[Records from a collection]
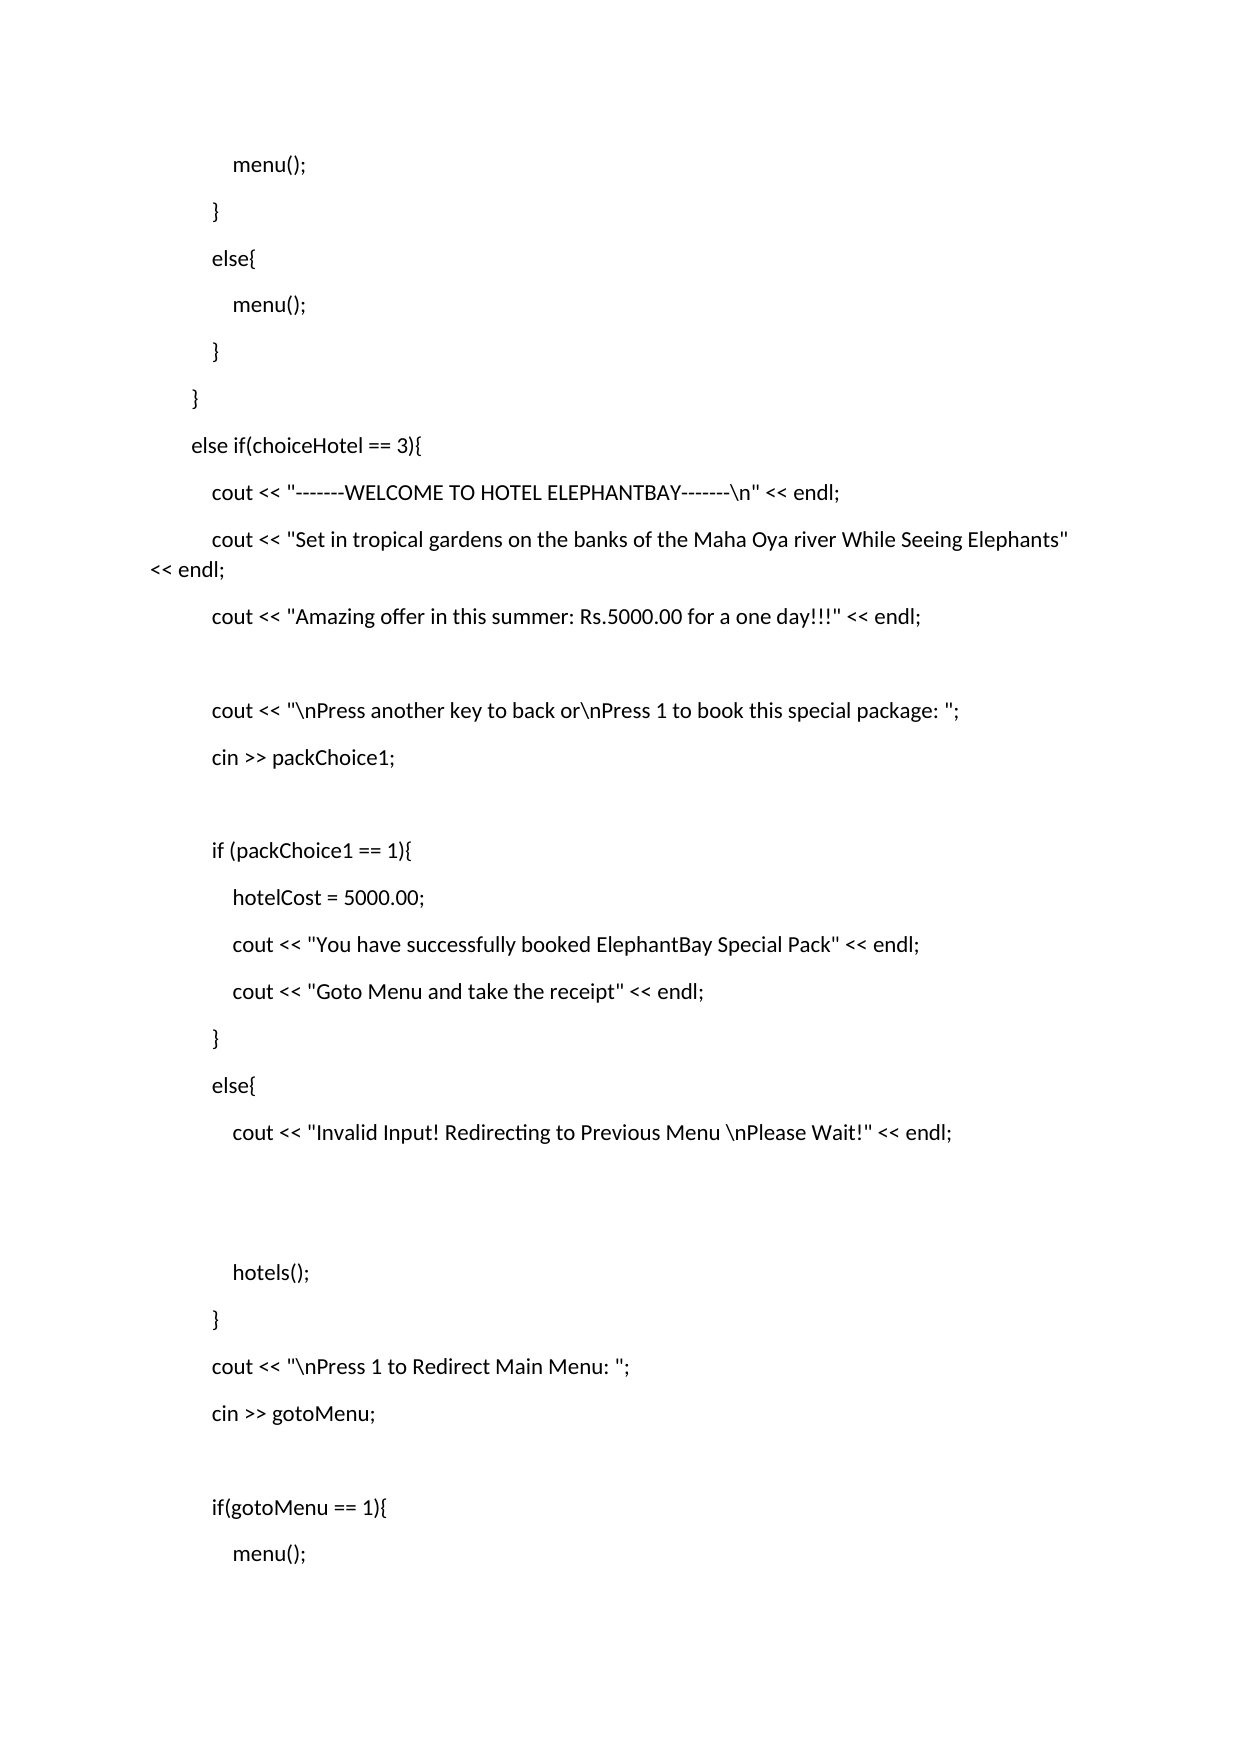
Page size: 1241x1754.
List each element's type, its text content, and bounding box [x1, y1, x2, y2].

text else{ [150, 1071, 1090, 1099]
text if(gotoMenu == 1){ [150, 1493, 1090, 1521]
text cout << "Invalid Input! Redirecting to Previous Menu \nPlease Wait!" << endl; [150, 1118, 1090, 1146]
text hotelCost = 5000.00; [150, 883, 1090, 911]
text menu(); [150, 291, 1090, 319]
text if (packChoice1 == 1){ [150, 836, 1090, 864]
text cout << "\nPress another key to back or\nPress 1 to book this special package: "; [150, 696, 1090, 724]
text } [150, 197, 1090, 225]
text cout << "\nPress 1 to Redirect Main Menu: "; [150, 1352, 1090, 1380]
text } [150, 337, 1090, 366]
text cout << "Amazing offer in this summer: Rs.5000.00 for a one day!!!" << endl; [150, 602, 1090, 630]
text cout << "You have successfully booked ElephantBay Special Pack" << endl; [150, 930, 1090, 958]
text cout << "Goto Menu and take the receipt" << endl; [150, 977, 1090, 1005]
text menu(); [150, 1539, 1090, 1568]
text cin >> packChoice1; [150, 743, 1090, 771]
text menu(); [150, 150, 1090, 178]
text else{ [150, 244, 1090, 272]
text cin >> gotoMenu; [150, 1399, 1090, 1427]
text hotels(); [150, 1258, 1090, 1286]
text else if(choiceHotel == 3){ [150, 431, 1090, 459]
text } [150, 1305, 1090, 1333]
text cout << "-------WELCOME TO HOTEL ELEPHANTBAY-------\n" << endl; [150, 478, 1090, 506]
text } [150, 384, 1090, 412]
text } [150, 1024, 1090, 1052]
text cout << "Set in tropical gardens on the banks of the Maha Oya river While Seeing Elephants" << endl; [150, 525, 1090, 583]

→ WHAT YOU WILL DO
Across the records, how many lines contain "endl"? Only the number should be given.

→ ANSWER FOR THIS EXERCISE
6